## load_breast_cancer : 유방암 진단하기
커널정보 = base (python 3.9.7)

### 0. 루브릭
***

|**평가문항**|**상세기준**|
|------------|-------------|
|1. 3가지 데이터셋의 구성이 합리적으로 진행되었는가?|feature와 label 선정을 위한 데이터 분석과정이 체계적으로 전개됨|
|2. 3가지 데이터셋에 대해 각각 5가지 모델을 성공적으로 적용하였는가?|모델학습 및 테스트가 정상적으로 수행되었음|
|3. 3가지 데이터셋에 대해 모델의 평가지표가 적절히 선택되었는가?|평가지표 선택 및 이유 설명이 타당함|


### 1. 필요한 모듈 import

In [117]:
from sklearn.datasets import load_breast_cancer
from sklearn.model_selection import train_test_split
from sklearn.metrics import classification_report
import pandas as pd
from sklearn.ensemble import RandomForestClassifier
from sklearn.tree import DecisionTreeClassifier
from sklearn import svm
from sklearn.linear_model import SGDClassifier
from sklearn.linear_model import LogisticRegression
from sklearn.metrics import accuracy_score
import numpy as np

print('done')

done


### 2. 데이터 준비
***

In [118]:
breast_cancer = load_breast_cancer() # breast_cancer 자료 불러오기

print(dir(breast_cancer)) # dir()는 객체가 어떤 변수와 메서드를 가지고 있는지 나열함

breast_cancer.keys() # breast_cancer에 담겨있는 정보 확인

['DESCR', 'data', 'feature_names', 'filename', 'frame', 'target', 'target_names']

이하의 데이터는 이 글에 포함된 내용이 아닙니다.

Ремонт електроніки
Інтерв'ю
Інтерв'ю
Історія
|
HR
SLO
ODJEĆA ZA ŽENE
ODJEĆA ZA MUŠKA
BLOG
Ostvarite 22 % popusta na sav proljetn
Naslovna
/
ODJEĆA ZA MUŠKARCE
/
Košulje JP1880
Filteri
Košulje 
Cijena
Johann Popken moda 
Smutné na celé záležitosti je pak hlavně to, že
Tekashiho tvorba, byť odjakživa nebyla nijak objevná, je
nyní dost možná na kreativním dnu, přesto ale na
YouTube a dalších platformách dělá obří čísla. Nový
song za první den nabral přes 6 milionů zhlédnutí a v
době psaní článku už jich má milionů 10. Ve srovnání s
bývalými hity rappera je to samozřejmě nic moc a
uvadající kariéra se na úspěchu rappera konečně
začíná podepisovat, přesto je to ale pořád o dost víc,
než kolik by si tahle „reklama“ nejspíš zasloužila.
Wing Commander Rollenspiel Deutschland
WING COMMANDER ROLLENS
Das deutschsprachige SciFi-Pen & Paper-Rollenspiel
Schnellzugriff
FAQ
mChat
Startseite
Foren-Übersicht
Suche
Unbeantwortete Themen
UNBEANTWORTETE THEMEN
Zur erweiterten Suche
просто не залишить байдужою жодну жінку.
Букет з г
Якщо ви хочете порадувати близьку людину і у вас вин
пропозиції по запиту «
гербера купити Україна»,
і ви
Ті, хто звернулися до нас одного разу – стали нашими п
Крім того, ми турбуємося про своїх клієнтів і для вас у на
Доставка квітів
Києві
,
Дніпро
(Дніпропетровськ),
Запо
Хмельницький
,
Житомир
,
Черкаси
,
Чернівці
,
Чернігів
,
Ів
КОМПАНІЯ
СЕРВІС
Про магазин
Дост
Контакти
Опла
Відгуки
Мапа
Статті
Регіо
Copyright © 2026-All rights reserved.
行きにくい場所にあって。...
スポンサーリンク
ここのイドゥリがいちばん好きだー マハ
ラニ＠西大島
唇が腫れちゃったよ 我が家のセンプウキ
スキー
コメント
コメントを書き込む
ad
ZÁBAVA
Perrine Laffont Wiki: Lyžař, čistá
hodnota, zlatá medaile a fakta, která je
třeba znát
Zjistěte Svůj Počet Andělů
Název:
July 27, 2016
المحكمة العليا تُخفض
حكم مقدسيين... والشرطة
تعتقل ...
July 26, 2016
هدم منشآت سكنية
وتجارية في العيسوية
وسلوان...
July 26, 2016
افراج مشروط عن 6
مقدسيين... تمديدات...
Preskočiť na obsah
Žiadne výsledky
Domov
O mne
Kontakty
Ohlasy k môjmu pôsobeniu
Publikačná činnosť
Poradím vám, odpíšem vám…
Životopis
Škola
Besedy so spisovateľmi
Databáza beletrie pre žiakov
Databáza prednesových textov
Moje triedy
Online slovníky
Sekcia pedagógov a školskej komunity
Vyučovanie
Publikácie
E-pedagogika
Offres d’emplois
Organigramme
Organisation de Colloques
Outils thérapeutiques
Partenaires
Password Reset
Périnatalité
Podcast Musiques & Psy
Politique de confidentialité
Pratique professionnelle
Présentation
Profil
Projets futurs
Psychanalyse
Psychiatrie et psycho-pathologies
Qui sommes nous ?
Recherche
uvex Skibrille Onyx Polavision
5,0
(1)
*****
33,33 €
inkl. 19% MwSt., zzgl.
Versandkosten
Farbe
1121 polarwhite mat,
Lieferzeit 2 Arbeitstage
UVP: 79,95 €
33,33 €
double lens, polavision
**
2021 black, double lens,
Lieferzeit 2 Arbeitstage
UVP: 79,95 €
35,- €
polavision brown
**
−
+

dict_keys(['data', 'target', 'frame', 'target_names', 'DESCR', 'feature_names', 'filename'])

### 3. 데이터 이해하기
***

#### 3.1 Feature Data 지정하기

In [119]:
breast_cancer_data = breast_cancer.data 

print(breast_cancer_data.shape)

breast_cancer_data[0] # breast_cancer_data 중 0번 샘플 확인

(569, 30)


array([1.799e+01, 1.038e+01, 1.228e+02, 1.001e+03, 1.184e-01, 2.776e-01,
       3.001e-01, 1.471e-01, 2.419e-01, 7.871e-02, 1.095e+00, 9.053e-01,
       8.589e+00, 1.534e+02, 6.399e-03, 4.904e-02, 5.373e-02, 1.587e-02,
       3.003e-02, 6.193e-03, 2.538e+01, 1.733e+01, 1.846e+02, 2.019e+03,
       1.622e-01, 6.656e-01, 7.119e-01, 2.654e-01, 4.601e-01, 1.189e-01])

In [120]:
breast_cancer.feature_names

array(['mean radius', 'mean texture', 'mean perimeter', 'mean area',
       'mean smoothness', 'mean compactness', 'mean concavity',
       'mean concave points', 'mean symmetry', 'mean fractal dimension',
       'radius error', 'texture error', 'perimeter error', 'area error',
       'smoothness error', 'compactness error', 'concavity error',
       'concave points error', 'symmetry error',
       'fractal dimension error', 'worst radius', 'worst texture',
       'worst perimeter', 'worst area', 'worst smoothness',
       'worst compactness', 'worst concavity', 'worst concave points',
       'worst symmetry', 'worst fractal dimension'], dtype='<U23')

#### 3.2 Label Data 지정하기

In [121]:
breast_cancer_label = breast_cancer.target
print(breast_cancer_label.shape)
breast_cancer_label

(569,)


array([0, 0, 0, 0, 0, 0, 0, 0, 0, 0, 0, 0, 0, 0, 0, 0, 0, 0, 0, 1, 1, 1,
       0, 0, 0, 0, 0, 0, 0, 0, 0, 0, 0, 0, 0, 0, 0, 1, 0, 0, 0, 0, 0, 0,
       0, 0, 1, 0, 1, 1, 1, 1, 1, 0, 0, 1, 0, 0, 1, 1, 1, 1, 0, 1, 0, 0,
       1, 1, 1, 1, 0, 1, 0, 0, 1, 0, 1, 0, 0, 1, 1, 1, 0, 0, 1, 0, 0, 0,
       1, 1, 1, 0, 1, 1, 0, 0, 1, 1, 1, 0, 0, 1, 1, 1, 1, 0, 1, 1, 0, 1,
       1, 1, 1, 1, 1, 1, 1, 0, 0, 0, 1, 0, 0, 1, 1, 1, 0, 0, 1, 0, 1, 0,
       0, 1, 0, 0, 1, 1, 0, 1, 1, 0, 1, 1, 1, 1, 0, 1, 1, 1, 1, 1, 1, 1,
       1, 1, 0, 1, 1, 1, 1, 0, 0, 1, 0, 1, 1, 0, 0, 1, 1, 0, 0, 1, 1, 1,
       1, 0, 1, 1, 0, 0, 0, 1, 0, 1, 0, 1, 1, 1, 0, 1, 1, 0, 0, 1, 0, 0,
       0, 0, 1, 0, 0, 0, 1, 0, 1, 0, 1, 1, 0, 1, 0, 0, 0, 0, 1, 1, 0, 0,
       1, 1, 1, 0, 1, 1, 1, 1, 1, 0, 0, 1, 1, 0, 1, 1, 0, 0, 1, 0, 1, 1,
       1, 1, 0, 1, 1, 1, 1, 1, 0, 1, 0, 0, 0, 0, 0, 0, 0, 0, 0, 0, 0, 0,
       0, 0, 1, 1, 1, 1, 1, 1, 0, 1, 0, 1, 1, 0, 1, 1, 0, 1, 0, 0, 1, 1,
       1, 1, 1, 1, 1, 1, 1, 1, 1, 1, 1, 0, 1, 1, 0,

#### 3.3 Target Names 출력하기

In [122]:
breast_cancer.target_names

array(['malignant', 'benign'], dtype='<U9')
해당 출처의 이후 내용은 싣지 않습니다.